* _Work task_
Please copy every line from the records below that contains the string "commit".
■ ■ ■
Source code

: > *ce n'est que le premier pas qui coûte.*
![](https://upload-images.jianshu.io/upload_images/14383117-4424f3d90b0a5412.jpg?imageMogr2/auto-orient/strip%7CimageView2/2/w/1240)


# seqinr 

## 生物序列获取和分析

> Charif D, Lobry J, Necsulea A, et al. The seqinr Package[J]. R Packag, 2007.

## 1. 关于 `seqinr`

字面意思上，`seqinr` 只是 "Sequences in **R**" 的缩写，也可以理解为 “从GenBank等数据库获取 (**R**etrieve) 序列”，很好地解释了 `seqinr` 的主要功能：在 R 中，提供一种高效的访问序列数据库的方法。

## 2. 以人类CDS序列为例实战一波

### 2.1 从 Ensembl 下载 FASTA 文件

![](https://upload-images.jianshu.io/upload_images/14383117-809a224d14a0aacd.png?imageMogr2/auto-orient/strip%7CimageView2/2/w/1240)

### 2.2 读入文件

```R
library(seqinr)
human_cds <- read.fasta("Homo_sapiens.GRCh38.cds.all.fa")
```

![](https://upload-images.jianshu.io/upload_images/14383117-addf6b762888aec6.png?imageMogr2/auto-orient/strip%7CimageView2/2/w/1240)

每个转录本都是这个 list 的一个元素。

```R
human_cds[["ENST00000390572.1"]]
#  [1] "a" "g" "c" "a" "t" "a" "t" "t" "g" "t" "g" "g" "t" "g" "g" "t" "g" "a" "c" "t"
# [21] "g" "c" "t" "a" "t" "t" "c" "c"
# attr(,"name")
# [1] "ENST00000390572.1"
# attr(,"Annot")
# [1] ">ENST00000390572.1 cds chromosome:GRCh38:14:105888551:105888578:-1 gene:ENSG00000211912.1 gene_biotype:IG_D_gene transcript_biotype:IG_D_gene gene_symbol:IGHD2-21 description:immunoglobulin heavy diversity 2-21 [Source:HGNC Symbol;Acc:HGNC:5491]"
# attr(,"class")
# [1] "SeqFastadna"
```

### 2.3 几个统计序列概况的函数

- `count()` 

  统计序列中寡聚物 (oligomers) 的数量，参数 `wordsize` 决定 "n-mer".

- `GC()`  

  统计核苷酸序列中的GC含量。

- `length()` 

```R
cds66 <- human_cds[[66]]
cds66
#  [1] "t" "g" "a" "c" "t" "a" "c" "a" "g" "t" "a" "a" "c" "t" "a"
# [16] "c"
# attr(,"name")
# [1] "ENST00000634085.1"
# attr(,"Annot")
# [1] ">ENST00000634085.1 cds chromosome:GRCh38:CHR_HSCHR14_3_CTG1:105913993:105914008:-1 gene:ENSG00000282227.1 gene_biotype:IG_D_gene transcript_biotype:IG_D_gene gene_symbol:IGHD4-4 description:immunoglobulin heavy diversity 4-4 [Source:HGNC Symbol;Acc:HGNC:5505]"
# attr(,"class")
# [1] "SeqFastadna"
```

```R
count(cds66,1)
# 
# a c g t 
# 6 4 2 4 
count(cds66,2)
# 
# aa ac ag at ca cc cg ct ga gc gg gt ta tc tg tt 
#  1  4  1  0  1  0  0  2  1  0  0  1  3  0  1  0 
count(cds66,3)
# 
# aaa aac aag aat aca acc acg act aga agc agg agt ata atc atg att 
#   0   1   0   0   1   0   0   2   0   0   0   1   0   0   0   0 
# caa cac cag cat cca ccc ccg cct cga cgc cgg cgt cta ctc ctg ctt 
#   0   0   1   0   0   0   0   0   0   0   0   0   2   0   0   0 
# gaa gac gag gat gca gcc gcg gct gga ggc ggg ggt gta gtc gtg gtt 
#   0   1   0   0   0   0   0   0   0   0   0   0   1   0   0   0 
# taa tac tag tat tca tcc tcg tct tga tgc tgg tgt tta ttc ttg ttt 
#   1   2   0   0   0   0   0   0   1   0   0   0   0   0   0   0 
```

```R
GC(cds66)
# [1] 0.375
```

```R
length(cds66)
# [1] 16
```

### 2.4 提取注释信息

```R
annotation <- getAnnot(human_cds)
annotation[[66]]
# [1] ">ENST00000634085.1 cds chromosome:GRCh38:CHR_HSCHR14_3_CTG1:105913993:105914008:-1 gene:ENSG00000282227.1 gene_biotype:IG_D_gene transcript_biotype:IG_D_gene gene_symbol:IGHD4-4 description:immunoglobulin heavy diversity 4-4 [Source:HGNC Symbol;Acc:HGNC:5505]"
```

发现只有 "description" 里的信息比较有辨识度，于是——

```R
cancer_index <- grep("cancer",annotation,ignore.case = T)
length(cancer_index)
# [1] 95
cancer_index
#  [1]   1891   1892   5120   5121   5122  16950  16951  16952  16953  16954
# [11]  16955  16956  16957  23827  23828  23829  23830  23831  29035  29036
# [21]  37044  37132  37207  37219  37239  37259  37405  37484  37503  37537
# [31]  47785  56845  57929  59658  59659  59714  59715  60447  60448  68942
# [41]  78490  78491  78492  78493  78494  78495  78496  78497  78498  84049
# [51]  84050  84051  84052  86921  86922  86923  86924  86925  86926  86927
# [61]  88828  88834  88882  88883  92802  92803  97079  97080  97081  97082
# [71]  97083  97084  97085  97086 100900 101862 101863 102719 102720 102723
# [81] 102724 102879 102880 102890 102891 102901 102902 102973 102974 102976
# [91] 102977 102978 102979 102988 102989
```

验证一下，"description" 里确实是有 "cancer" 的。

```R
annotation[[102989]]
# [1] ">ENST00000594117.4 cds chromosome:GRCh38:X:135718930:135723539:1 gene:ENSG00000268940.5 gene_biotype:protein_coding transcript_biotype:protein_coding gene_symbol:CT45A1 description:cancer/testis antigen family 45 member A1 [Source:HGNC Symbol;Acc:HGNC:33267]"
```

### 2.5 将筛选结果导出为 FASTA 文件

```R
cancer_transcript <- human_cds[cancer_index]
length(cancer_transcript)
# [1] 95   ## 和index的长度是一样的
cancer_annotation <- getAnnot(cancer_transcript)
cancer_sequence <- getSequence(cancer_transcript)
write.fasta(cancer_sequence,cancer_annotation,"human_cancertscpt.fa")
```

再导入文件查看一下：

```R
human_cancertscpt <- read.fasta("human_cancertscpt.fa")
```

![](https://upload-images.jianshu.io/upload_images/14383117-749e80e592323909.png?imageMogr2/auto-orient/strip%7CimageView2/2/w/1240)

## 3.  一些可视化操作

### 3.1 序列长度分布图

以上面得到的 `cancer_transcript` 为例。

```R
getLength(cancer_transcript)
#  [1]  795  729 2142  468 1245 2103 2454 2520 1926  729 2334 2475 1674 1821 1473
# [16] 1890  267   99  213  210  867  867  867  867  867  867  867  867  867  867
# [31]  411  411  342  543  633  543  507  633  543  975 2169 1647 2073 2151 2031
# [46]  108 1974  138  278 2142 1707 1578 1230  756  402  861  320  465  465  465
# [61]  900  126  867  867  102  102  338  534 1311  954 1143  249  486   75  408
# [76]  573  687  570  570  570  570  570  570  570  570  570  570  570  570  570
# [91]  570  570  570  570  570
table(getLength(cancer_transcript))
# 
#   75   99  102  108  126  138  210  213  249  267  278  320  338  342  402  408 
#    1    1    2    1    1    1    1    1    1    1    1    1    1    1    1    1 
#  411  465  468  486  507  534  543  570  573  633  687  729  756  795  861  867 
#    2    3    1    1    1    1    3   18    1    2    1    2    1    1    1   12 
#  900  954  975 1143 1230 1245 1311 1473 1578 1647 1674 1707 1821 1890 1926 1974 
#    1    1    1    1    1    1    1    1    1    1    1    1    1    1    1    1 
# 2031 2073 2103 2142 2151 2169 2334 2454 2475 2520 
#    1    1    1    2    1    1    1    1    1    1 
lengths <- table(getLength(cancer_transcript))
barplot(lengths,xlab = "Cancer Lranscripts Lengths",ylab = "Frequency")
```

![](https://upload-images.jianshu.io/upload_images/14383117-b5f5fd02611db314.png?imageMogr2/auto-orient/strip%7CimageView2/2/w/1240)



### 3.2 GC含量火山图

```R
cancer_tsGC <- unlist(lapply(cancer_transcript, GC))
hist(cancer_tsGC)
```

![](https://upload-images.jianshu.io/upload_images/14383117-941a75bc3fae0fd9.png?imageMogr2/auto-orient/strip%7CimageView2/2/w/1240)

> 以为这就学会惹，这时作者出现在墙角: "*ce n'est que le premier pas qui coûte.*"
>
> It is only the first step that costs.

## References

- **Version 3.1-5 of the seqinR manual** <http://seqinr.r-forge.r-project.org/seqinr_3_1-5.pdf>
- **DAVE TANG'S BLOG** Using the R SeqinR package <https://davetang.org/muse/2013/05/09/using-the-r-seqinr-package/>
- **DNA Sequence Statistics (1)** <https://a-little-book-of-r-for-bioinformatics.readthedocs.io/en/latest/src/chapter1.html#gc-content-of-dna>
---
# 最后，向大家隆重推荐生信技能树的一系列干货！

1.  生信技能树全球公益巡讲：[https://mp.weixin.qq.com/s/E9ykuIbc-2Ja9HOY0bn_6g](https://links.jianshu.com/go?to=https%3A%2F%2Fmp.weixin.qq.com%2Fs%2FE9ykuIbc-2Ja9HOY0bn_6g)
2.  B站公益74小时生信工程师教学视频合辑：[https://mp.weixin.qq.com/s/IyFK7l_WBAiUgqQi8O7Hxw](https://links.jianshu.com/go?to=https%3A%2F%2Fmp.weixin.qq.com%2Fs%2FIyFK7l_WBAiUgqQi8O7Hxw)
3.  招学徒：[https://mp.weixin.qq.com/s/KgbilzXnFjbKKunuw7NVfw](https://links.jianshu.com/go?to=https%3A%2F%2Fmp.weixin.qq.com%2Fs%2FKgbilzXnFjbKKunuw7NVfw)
■ ■ ■
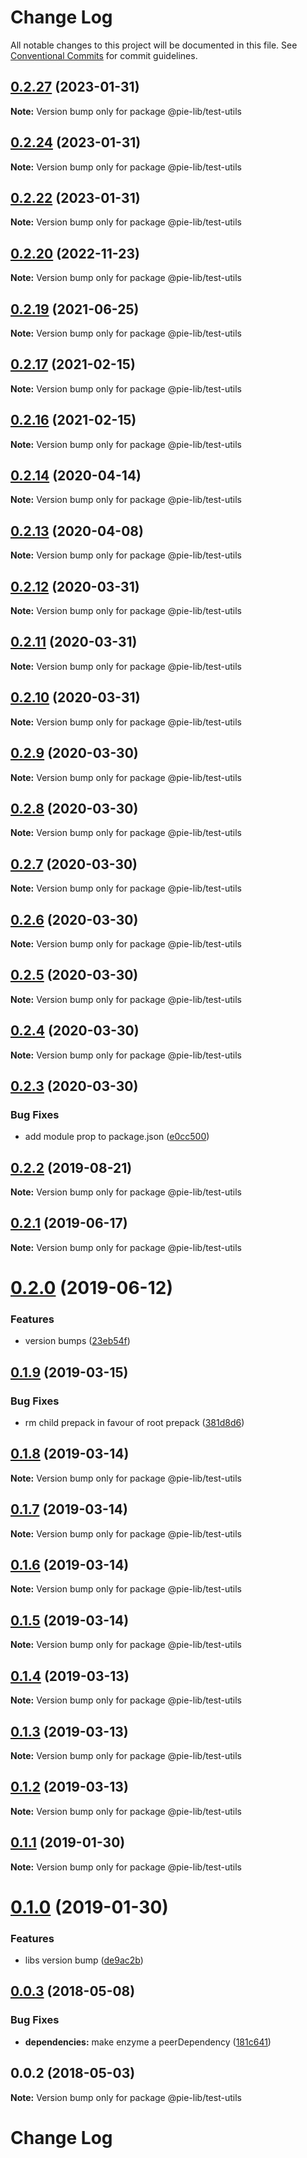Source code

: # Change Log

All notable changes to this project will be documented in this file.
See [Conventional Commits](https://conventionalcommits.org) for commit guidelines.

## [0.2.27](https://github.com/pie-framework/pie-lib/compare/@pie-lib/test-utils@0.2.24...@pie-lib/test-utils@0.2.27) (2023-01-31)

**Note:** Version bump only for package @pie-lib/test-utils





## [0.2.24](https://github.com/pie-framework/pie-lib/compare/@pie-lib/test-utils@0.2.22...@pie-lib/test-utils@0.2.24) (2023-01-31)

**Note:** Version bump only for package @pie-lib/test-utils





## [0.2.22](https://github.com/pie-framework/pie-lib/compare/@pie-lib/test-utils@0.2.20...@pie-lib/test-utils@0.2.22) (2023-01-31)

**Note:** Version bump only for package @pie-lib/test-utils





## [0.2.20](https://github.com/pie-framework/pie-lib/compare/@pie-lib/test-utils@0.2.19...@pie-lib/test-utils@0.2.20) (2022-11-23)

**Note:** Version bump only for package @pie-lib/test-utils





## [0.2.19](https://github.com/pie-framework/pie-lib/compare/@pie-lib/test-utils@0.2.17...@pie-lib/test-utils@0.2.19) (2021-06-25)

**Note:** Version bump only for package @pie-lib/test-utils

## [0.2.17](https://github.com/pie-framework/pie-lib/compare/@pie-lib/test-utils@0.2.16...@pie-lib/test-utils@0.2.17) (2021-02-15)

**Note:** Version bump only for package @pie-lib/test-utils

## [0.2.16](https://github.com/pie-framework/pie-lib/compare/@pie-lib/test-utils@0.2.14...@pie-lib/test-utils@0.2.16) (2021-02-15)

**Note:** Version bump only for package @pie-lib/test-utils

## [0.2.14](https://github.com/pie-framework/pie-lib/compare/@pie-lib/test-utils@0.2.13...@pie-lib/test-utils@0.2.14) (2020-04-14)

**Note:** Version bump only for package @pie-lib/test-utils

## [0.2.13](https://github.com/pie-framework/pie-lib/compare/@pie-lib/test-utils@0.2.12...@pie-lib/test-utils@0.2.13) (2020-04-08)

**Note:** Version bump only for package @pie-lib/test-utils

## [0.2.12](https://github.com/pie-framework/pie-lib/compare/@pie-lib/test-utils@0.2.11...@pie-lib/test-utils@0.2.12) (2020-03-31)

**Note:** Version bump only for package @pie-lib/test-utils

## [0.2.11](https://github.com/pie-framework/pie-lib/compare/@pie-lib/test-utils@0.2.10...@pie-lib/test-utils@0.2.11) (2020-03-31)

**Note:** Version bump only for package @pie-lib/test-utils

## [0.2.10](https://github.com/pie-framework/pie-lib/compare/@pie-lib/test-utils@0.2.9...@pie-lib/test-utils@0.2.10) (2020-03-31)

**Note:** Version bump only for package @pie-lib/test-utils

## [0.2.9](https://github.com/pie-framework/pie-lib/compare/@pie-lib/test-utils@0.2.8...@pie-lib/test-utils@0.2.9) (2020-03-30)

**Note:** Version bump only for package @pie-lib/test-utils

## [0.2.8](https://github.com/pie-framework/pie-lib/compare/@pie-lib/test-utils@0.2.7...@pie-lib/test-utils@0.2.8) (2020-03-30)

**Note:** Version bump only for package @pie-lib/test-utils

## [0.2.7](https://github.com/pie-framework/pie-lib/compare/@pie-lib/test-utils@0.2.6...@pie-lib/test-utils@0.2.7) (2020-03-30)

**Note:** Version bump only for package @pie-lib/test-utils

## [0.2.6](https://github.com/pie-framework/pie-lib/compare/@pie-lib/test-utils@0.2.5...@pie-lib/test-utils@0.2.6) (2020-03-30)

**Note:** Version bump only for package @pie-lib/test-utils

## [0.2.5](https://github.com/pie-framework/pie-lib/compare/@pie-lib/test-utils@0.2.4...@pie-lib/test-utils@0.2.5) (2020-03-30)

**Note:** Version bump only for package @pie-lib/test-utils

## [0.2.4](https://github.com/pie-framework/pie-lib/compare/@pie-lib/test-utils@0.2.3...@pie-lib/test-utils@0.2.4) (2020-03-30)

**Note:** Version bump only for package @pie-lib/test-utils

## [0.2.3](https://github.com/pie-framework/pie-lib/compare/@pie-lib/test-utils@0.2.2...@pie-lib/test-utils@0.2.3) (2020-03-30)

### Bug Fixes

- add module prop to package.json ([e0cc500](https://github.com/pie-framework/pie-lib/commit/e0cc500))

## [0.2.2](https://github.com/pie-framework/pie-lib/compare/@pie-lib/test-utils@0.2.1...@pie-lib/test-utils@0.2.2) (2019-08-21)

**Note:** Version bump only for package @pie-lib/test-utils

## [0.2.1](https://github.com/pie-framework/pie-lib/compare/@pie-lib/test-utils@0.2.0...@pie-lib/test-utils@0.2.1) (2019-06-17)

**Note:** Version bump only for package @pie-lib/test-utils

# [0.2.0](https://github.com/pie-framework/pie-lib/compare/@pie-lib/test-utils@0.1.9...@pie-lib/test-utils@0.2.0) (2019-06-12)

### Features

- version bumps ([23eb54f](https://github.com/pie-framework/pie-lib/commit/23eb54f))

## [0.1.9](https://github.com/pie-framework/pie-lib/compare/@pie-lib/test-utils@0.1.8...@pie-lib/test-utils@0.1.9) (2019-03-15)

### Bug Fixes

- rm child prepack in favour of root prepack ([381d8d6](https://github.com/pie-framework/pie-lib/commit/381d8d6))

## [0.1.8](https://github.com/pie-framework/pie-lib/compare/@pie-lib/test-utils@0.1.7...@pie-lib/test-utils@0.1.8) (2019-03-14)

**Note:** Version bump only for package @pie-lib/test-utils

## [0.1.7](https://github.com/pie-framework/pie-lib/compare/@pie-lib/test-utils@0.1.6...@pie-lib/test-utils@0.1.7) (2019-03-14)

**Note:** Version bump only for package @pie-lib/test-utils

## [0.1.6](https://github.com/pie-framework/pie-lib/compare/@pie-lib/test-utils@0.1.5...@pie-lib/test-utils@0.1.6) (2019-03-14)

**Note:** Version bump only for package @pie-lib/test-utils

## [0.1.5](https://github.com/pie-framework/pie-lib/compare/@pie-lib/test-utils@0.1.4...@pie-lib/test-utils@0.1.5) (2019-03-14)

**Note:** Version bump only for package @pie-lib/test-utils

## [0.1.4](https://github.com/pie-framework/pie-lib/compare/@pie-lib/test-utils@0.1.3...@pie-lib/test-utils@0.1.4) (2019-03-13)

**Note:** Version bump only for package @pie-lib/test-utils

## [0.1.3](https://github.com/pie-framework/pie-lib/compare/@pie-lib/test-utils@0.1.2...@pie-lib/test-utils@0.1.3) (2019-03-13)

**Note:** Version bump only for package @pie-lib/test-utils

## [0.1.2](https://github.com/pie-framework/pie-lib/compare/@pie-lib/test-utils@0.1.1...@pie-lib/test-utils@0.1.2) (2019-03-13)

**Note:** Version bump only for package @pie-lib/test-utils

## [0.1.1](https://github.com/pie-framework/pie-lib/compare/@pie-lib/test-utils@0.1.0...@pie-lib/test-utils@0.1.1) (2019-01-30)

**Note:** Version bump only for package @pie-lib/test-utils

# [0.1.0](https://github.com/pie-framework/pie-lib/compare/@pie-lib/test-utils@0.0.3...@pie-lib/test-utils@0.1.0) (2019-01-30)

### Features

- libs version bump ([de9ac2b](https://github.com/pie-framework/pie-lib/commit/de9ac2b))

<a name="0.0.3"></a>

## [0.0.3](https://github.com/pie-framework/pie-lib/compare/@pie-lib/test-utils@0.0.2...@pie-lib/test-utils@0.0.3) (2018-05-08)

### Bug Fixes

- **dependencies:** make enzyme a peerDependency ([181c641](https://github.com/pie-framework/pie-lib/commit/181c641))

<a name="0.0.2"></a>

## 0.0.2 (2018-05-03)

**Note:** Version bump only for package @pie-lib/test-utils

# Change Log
■ ■ ■
* _Result_
See [Conventional Commits](https://conventionalcommits.org) for commit guidelines.
- add module prop to package.json ([e0cc500](https://github.com/pie-framework/pie-lib/commit/e0cc500))
- version bumps ([23eb54f](https://github.com/pie-framework/pie-lib/commit/23eb54f))
- rm child prepack in favour of root prepack ([381d8d6](https://github.com/pie-framework/pie-lib/commit/381d8d6))
- libs version bump ([de9ac2b](https://github.com/pie-framework/pie-lib/commit/de9ac2b))
- **dependencies:** make enzyme a peerDependency ([181c641](https://github.com/pie-framework/pie-lib/commit/181c641))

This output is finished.